Return, word for word, the lines of the listing below from the one with "1 oz fresh parsley" through the one with "4 (¼ oz) berbere spice blend", and no other lines.

## MATERIAL FOR THIS TASK
^^^^

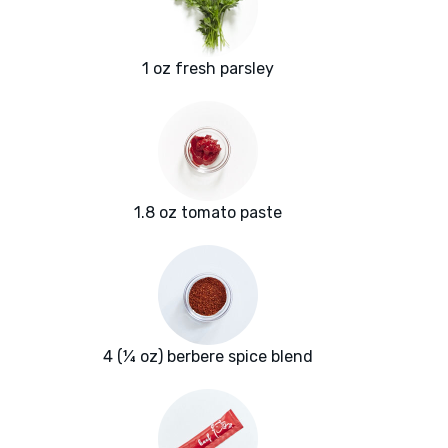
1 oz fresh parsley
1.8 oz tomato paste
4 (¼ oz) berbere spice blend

^^^^

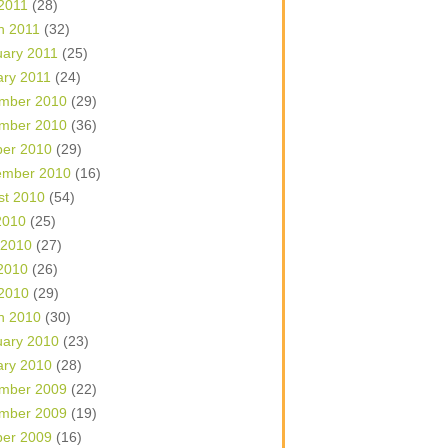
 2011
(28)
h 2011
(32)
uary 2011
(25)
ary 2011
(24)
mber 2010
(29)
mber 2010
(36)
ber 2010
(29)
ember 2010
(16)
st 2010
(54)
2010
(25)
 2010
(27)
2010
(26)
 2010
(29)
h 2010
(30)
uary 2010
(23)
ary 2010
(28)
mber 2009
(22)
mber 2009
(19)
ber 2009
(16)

^^^^

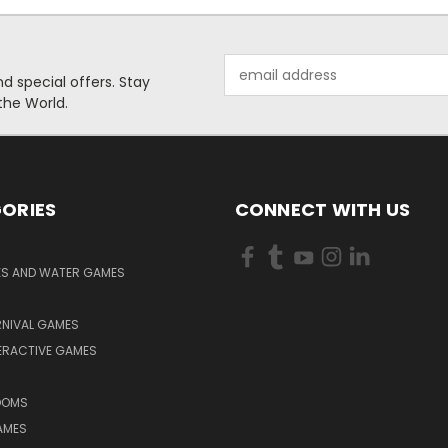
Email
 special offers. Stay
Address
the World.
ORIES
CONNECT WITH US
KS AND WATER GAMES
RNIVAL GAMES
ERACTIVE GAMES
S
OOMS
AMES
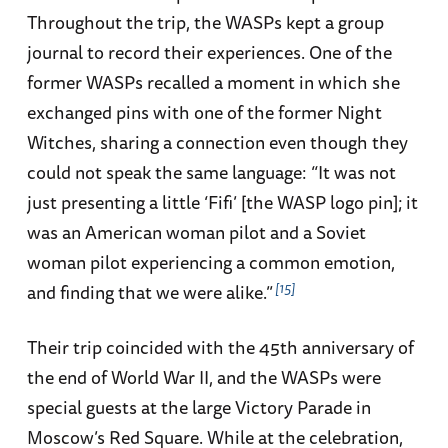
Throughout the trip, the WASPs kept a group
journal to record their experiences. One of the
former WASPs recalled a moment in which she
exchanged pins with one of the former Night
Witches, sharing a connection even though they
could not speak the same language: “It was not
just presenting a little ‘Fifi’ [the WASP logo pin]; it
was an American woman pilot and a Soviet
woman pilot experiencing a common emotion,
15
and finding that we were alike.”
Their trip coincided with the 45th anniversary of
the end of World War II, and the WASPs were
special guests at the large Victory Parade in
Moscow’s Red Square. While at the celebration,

^^^^

## ANSWER FOR THE TASK
1 oz fresh parsley
1.8 oz tomato paste
4 (¼ oz) berbere spice blend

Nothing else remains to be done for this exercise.